Posttraumatic stress disorder and quality of life: extension of findings to veterans of the wars in Iraq and Afghanistan.

National Center for PTSD, Executive Division, United States.
Clinical psychology review (Impact Factor: 7.18). 09/2009; 29(8):727-35. DOI: 10.1016/j.cpr.2009.08.006
Source: PubMed

ABSTRACT The wars in Iraq and Afghanistan-Operation Iraqi Freedom and Operation Enduring Freedom, or OEF/OIF-have created unique conditions for promoting the development of psychological difficulties such as posttraumatic stress disorder (PTSD). PTSD is an important outcome because it can affect quality of life, impairing psychosocial and occupational functioning and overall well-being. The literature on PTSD and quality of life in OEF/OIF Veterans is at an early stage, but the consistency of the evidence is striking.
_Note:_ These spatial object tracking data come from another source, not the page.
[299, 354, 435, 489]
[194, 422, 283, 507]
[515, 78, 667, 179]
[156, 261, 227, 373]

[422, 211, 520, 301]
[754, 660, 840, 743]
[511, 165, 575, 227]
Our review indicates that the findings on PTSD and quality of life in OEF/OIF veterans are comparable to findings obtained from other war cohorts and from nonveterans as well. Even though the duration of PTSD in OEF/OIF Veterans is much shorter than in Vietnam Veterans, for example, those with PTSD in both cohorts are likely to experience poorer functioning and lower objective living conditions and satisfaction. The review ends with discussion of the implications of the evidence for research and clinical practice.